**PROBLEM REQUIREMENTS:** Give back exactly the lines of the material below, starting with the line with "fx_px: 1686" and going on through the line with "exposure_s: 1/320".
········
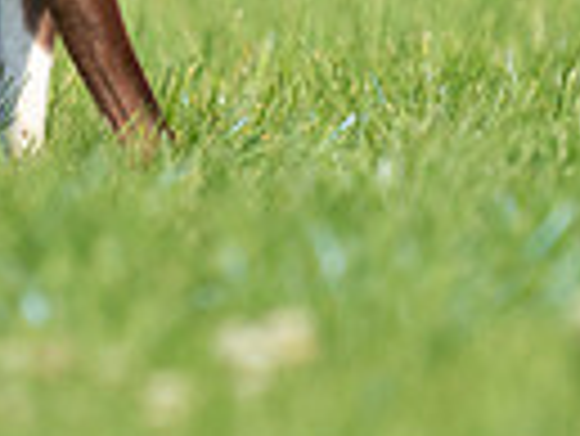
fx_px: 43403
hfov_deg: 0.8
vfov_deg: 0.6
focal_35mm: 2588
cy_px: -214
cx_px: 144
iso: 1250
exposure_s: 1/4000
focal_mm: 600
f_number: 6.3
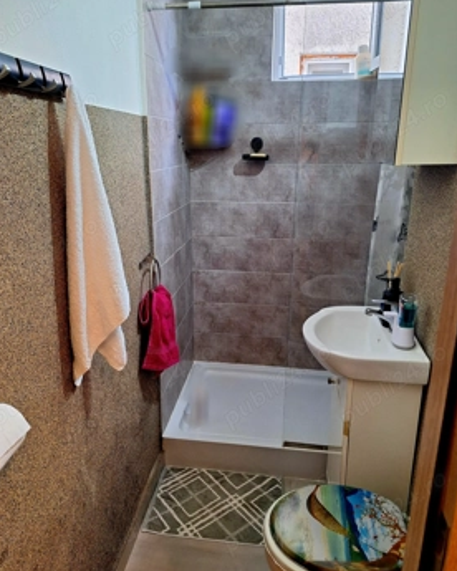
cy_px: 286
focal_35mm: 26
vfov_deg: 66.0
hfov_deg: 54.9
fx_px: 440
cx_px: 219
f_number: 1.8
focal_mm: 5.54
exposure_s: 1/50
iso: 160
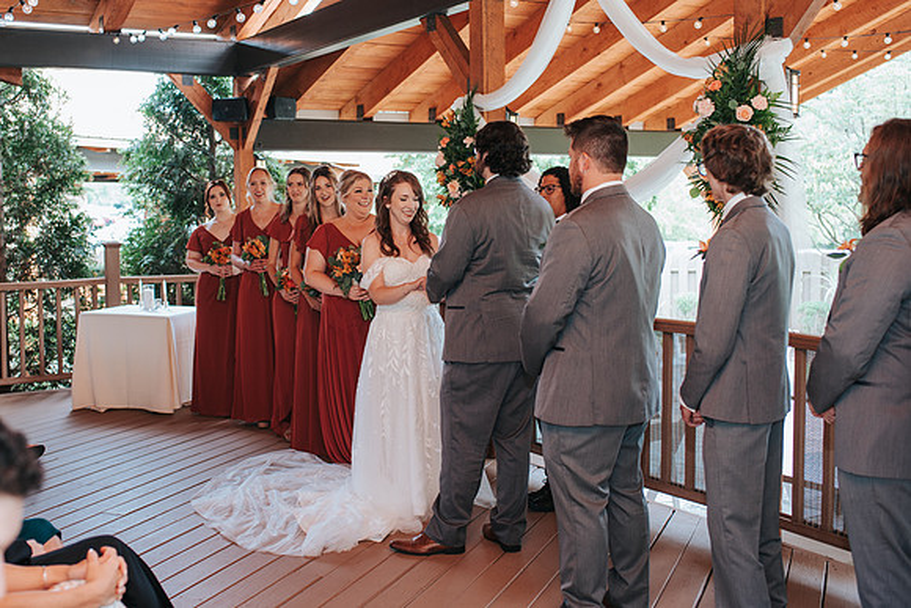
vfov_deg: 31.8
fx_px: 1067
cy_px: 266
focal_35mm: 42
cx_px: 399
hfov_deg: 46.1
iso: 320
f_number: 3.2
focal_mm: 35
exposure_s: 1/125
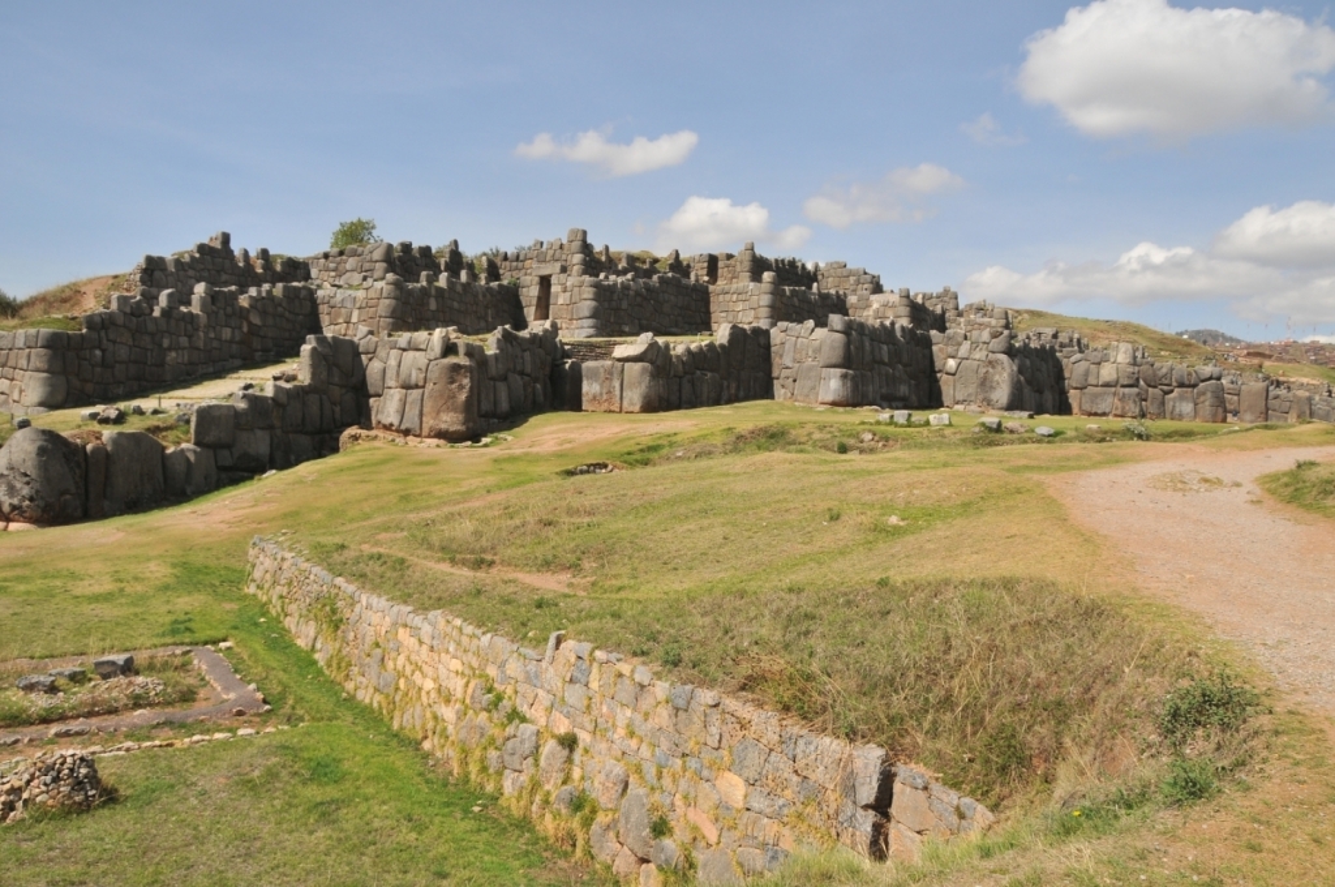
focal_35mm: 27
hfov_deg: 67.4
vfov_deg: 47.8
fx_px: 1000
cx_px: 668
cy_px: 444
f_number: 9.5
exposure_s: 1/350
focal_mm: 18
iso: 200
········
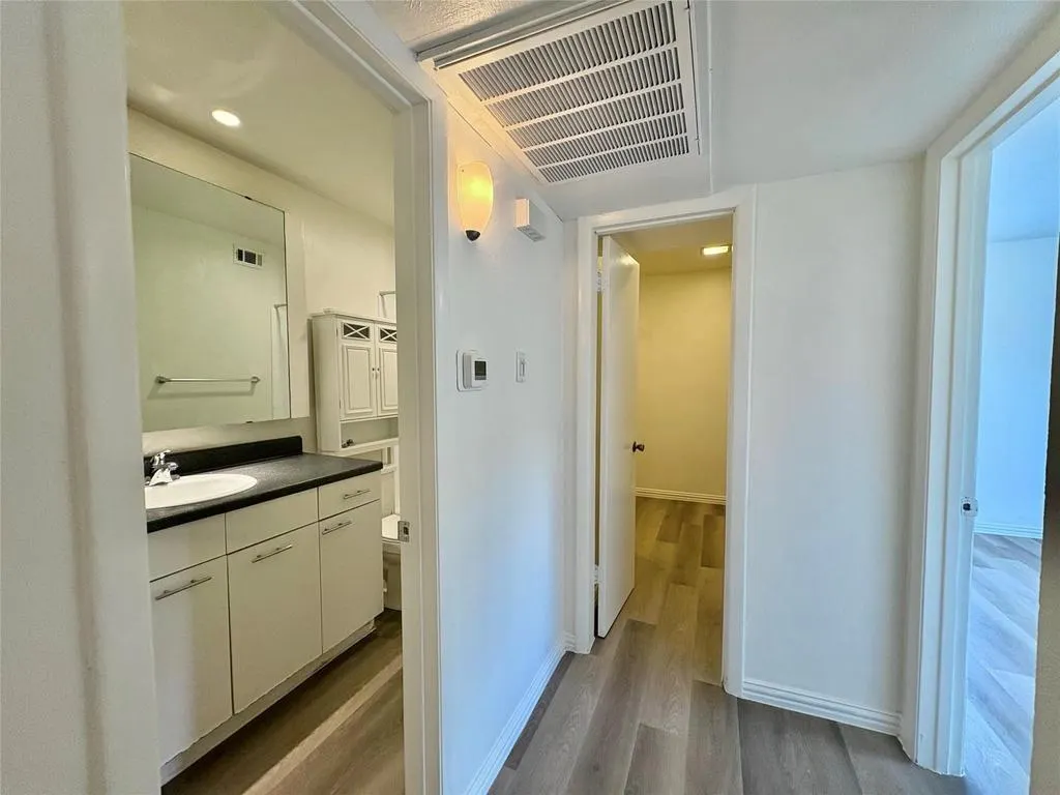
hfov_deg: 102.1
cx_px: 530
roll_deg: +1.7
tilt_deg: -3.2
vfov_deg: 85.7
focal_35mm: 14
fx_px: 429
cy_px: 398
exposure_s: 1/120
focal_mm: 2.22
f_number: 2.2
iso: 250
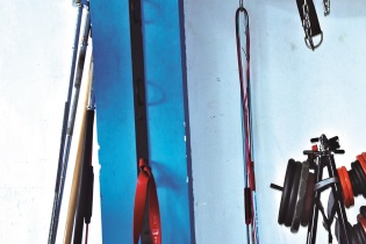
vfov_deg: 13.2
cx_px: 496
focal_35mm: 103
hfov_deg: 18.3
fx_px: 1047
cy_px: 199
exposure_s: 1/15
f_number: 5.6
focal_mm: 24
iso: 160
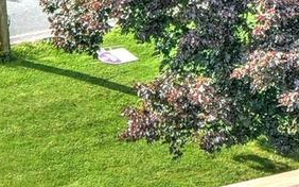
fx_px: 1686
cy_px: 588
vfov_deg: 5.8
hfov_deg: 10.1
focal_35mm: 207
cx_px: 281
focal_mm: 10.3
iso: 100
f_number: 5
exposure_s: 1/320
········
**RESPONSE:**
fx_px: 1686
cy_px: 588
vfov_deg: 5.8
hfov_deg: 10.1
focal_35mm: 207
cx_px: 281
focal_mm: 10.3
iso: 100
f_number: 5
exposure_s: 1/320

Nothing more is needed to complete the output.